People who read this will be dismissive of this blue collar idea of mine. This comes from a combination of conventional wisdom, pride, and laziness. They make the ironic criticism that this blue collar way is simultaneously too easy and too hard. They can't get their minds around it, and they never will. Yet, their hubris makes them overestimate themselves and underestimate you.

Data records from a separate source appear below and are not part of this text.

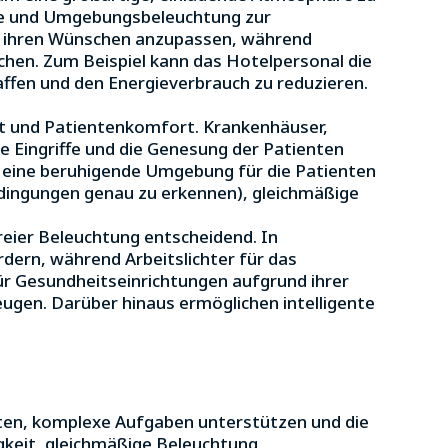
che und Umgebungsbeleuchtung zur
ch ihren Wünschen anzupassen, während
en. Zum Beispiel kann das Hotelpersonal die
fen und den Energieverbrauch zu reduzieren.
it und Patientenkomfort. Krankenhäuser,
e Eingriffe und die Genesung der Patienten
nd eine beruhigende Umgebung für die Patienten
dingungen genau zu erkennen), gleichmäßige
reier Beleuchtung entscheidend. In
ern, während Arbeitslichter für das
für Gesundheitseinrichtungen aufgrund ihrer
ugen. Darüber hinaus ermöglichen intelligente
ten, komplexe Aufgaben unterstützen und die
gkeit, gleichmäßige Beleuchtung,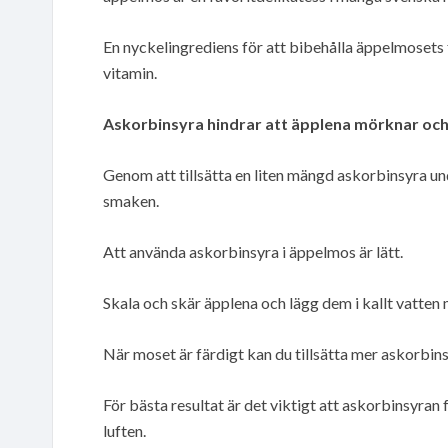
En nyckelingrediens för att bibehålla äppelmosets 
vitamin.
Askorbinsyra hindrar att äpplena mörknar och 
Genom att tillsätta en liten mängd askorbinsyra un
smaken.
Att använda askorbinsyra i äppelmos är lätt.
Skala och skär äpplena och lägg dem i kallt vatten 
När moset är färdigt kan du tillsätta mer askorbins
För bästa resultat är det viktigt att askorbinsyran
luften.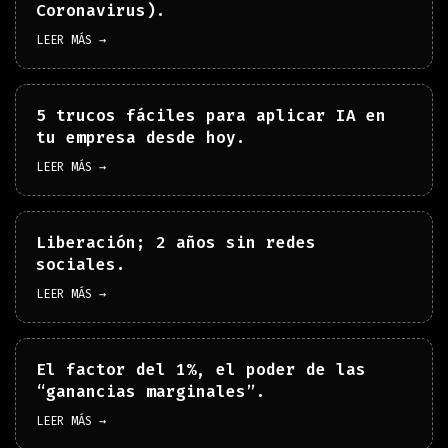
Coronavirus).
LEER MÁS →
5 trucos fáciles para aplicar IA en
tu empresa desde hoy.
LEER MÁS →
Liberación; 2 años sin redes
sociales.
LEER MÁS →
El factor del 1%, el poder de las
“ganancias marginales”.
LEER MÁS →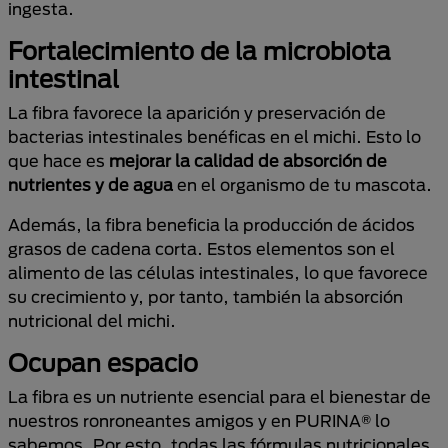
ingesta.
Fortalecimiento de la microbiota
intestinal
La fibra favorece la aparición y preservación de
bacterias intestinales benéficas en el michi. Esto lo
que hace es
mejorar la calidad de absorción de
nutrientes y de agua
en el organismo de tu mascota.
Además, la fibra beneficia la producción de ácidos
grasos de cadena corta. Estos elementos son el
alimento de las células intestinales, lo que favorece
su crecimiento y, por tanto, también la absorción
nutricional del michi.
Ocupan espacio
La fibra es un nutriente esencial para el bienestar de
nuestros ronroneantes amigos y en PURINA® lo
sabemos. Por esto, todas las fórmulas nutricionales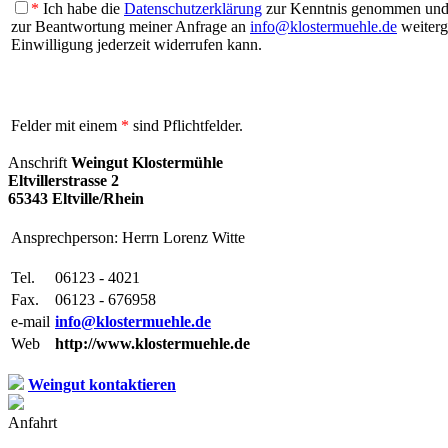
*
Ich habe die
Datenschutzerklärung
zur Kenntnis genommen und b
zur Beantwortung meiner Anfrage an
info@klostermuehle.de
weiterg
Einwilligung jederzeit widerrufen kann.
Felder mit einem
*
sind Pflichtfelder.
Anschrift
Weingut Klostermühle
Eltvillerstrasse 2
65343 Eltville/Rhein
Ansprechperson: Herrn Lorenz Witte
Tel.
06123 - 4021
Fax.
06123 - 676958
e-mail
info@klostermuehle.de
Web
http://www.klostermuehle.de
Weingut kontaktieren
Anfahrt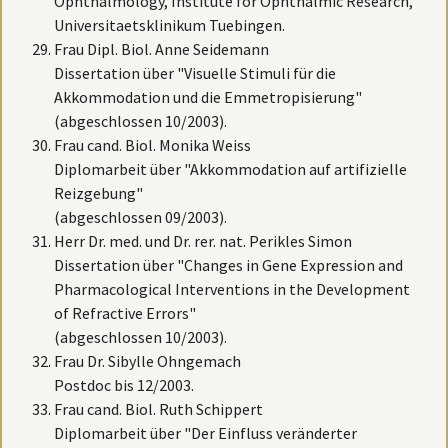
Ophthalmology, Institute for Ophthalmic Research,
Universitaetsklinikum Tuebingen.
Frau Dipl. Biol. Anne Seidemann
Dissertation über "Visuelle Stimuli für die
Akkommodation und die Emmetropisierung"
(abgeschlossen 10/2003).
Frau cand. Biol. Monika Weiss
Diplomarbeit über "Akkommodation auf artifizielle
Reizgebung"
(abgeschlossen 09/2003).
Herr Dr. med. und Dr. rer. nat. Perikles Simon
Dissertation über "Changes in Gene Expression and
Pharmacological Interventions in the Development
of Refractive Errors"
(abgeschlossen 10/2003).
Frau Dr. Sibylle Ohngemach
Postdoc bis 12/2003.
Frau cand. Biol. Ruth Schippert
Diplomarbeit über "Der Einfluss veränderter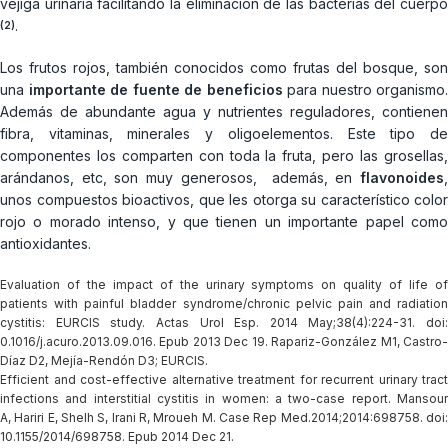
vejiga urinaria facilitando la eliminación de las bacterias del cuerpo
.
(2)
Los frutos rojos, también conocidos como frutas del bosque, son
una
importante de fuente de beneficios
para nuestro organismo.
Además de abundante agua y nutrientes reguladores, contienen
fibra, vitaminas, minerales y oligoelementos. Este tipo de
componentes los comparten con toda la fruta, pero las grosellas,
arándanos, etc, son muy generosos, además, en
flavonoides
,
unos compuestos bioactivos, que les otorga su característico color
rojo o morado intenso, y que tienen un importante papel como
antioxidantes.
Evaluation of the impact of the urinary symptoms on quality of life of
patients with painful bladder syndrome/chronic pelvic pain and radiation
cystitis: EURCIS study. Actas Urol Esp. 2014 May;38(4):224-31. doi:
0.1016/j.acuro.2013.09.016. Epub 2013 Dec 19. Rapariz-González M1, Castro-
Díaz D2, Mejía-Rendón D3; EURCIS.
Efficient and cost-effective alternative treatment for recurrent urinary tract
infections and interstitial cystitis in women: a two-case report. Mansour
A, Hariri E, Shelh S, Irani R, Mroueh M. Case Rep Med.2014;2014:698758. doi:
10.1155/2014/698758. Epub 2014 Dec 21.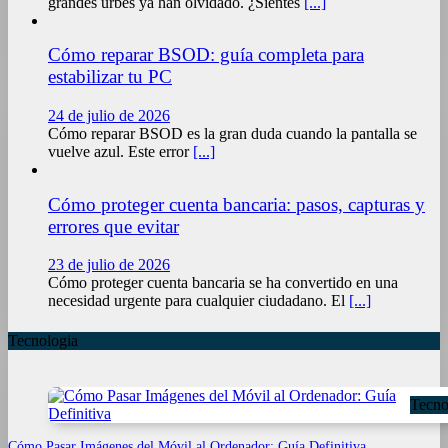
grandes urbes ya han olvidado. ¿Sientes
[...]
Cómo reparar BSOD: guía completa para
estabilizar tu PC
24 de julio de 2026
Cómo reparar BSOD es la gran duda cuando la pantalla se
vuelve azul. Este error
[...]
Cómo proteger cuenta bancaria: pasos, capturas y
errores que evitar
23 de julio de 2026
Cómo proteger cuenta bancaria se ha convertido en una
necesidad urgente para cualquier ciudadano. El
[...]
Tecnologia
Tecno
Cómo Pasar Imágenes del Móvil al Ordenador: Guía Definitiva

The best examples I can give for this phenomenon are the great pyramids in Egypt. Those monuments of stone are stunning achievements for people who possessed neither machines nor magic. Yet, there they stand. Experts today readily admit that they could not duplicate those feats with their modern tools, sophistication, and equipment. It baffles them how the ancients ever did it. They propose theories including outlandish ones involving aliens and UFOs. But here's the secret behind the building of those great pyramids. Simple people with simple tools put themselves to the task and got it done. They were blue collar. That's it. It baffles people because they can't wrap their minds around the cumulative and almost magical effects of hard work. It can't be done! Yet, there they stand. The real builders are unknown to us, but they were the simple workers of their world.

We live in a world today where all of the credit goes to the thinkers and the dreamers and the architects. None of it goes to the workers that turn those ideas into reality. The reason the workers achieve so much is that they don't concern themselves with who gets the credit. This is the preoccupation of parasites bluffing their way through life.

This is my one big idea. It's not a sophisticated idea. It is just the basic belief that so much of life is a load of crap. Life gets better when you cut through that crap. Most problems in life are not in need of sophisticated answers but blunt answers ruthlessly applied to those problems. What separates the blue collar types from the sophisticates is this. Blue collar mindset people solve problems. Sophisticated types create problems in need of their solutions. This is what separates the Productive Class from the Parasites Class. Quit the Parasite Class and join the Productive Class.